RECORDS PROVIDED START

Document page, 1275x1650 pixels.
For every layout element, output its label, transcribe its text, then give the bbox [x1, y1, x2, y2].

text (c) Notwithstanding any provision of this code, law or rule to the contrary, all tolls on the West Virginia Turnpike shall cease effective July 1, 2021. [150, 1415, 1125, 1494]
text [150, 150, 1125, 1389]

RECORDS PROVIDED END
RECORDS PROVIDED START

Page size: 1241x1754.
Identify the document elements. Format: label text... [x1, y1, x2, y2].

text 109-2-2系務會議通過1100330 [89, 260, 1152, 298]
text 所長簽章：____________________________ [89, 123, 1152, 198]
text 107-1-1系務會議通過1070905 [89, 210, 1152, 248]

RECORDS PROVIDED END
RECORDS PROVIDED START

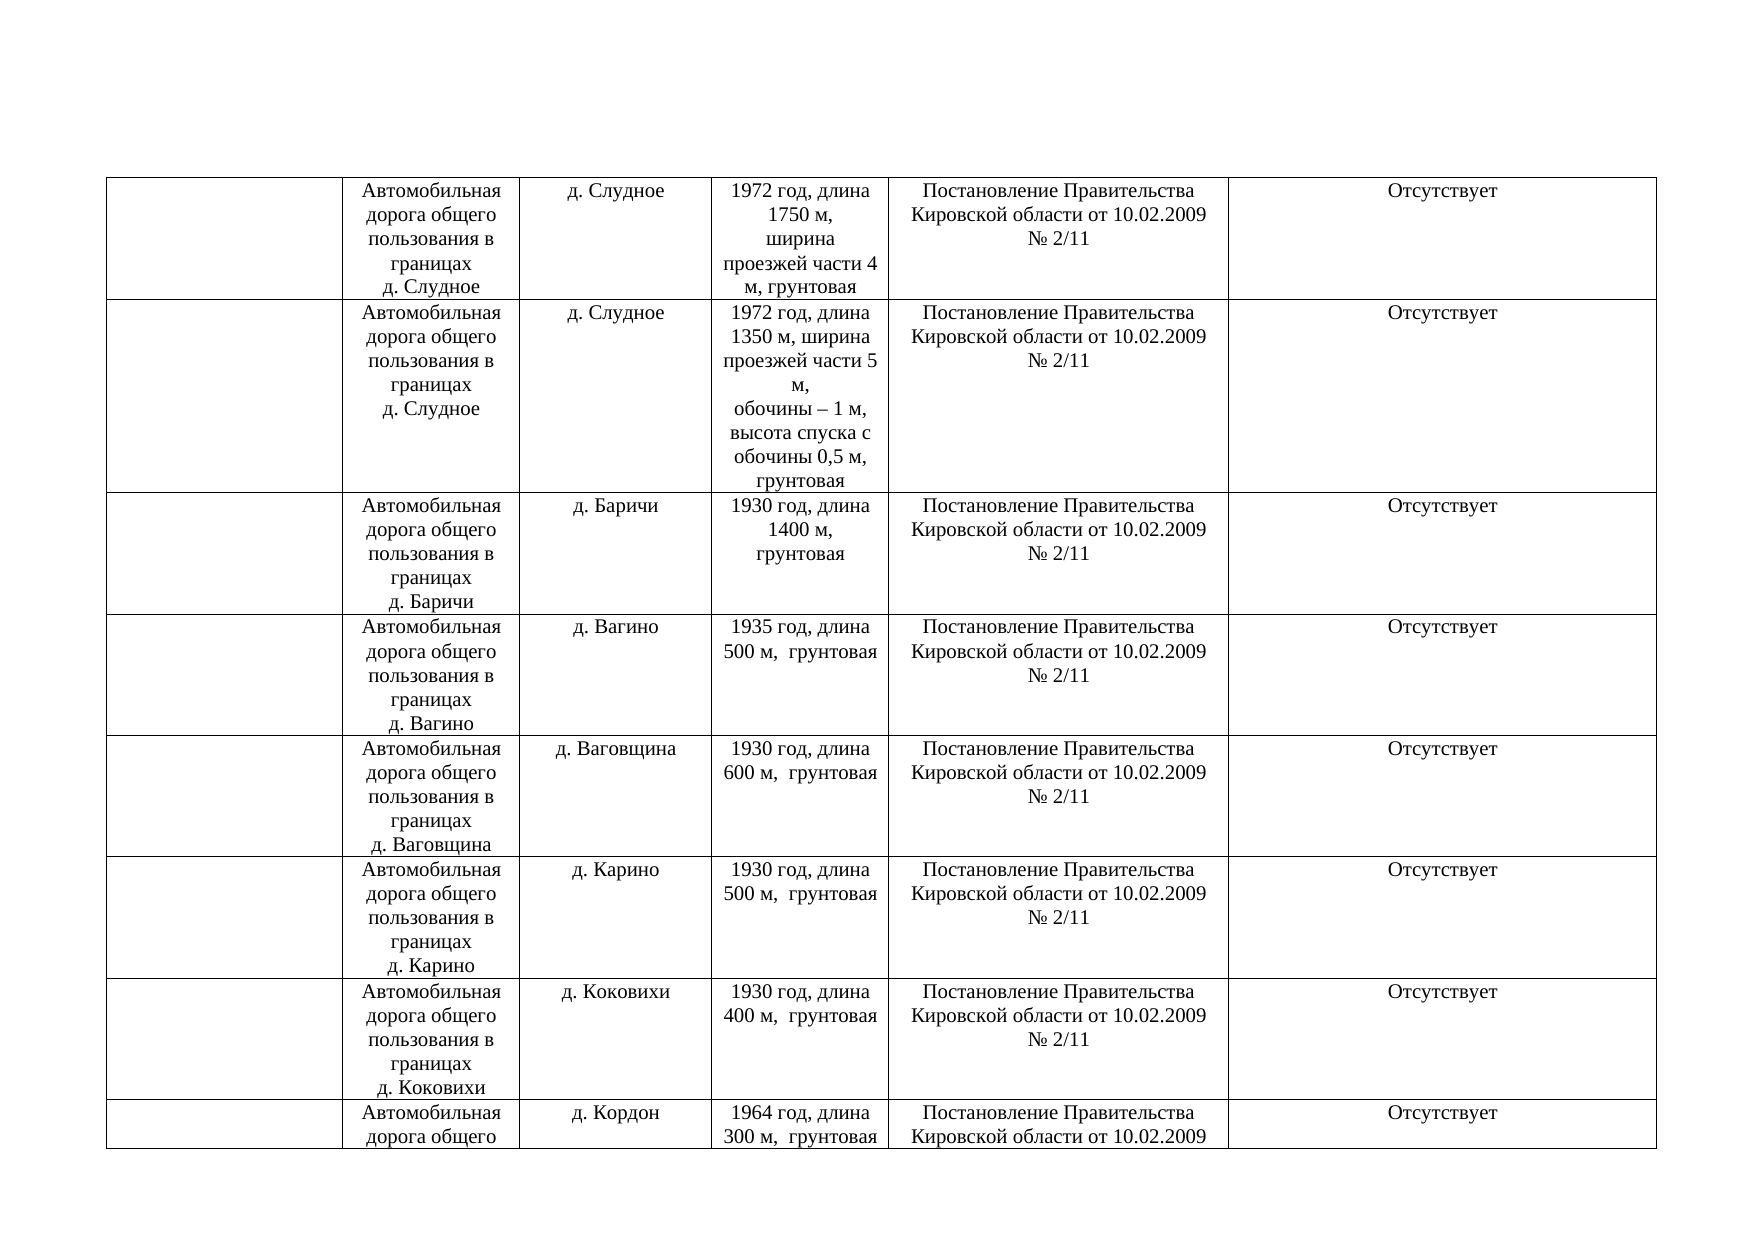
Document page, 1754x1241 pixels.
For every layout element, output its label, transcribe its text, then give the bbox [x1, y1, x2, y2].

RECORDS PROVIDED END

Return every line of the listing above that contains "pixels".

Document page, 1275x1650 pixels.
Document page, 1754x1241 pixels.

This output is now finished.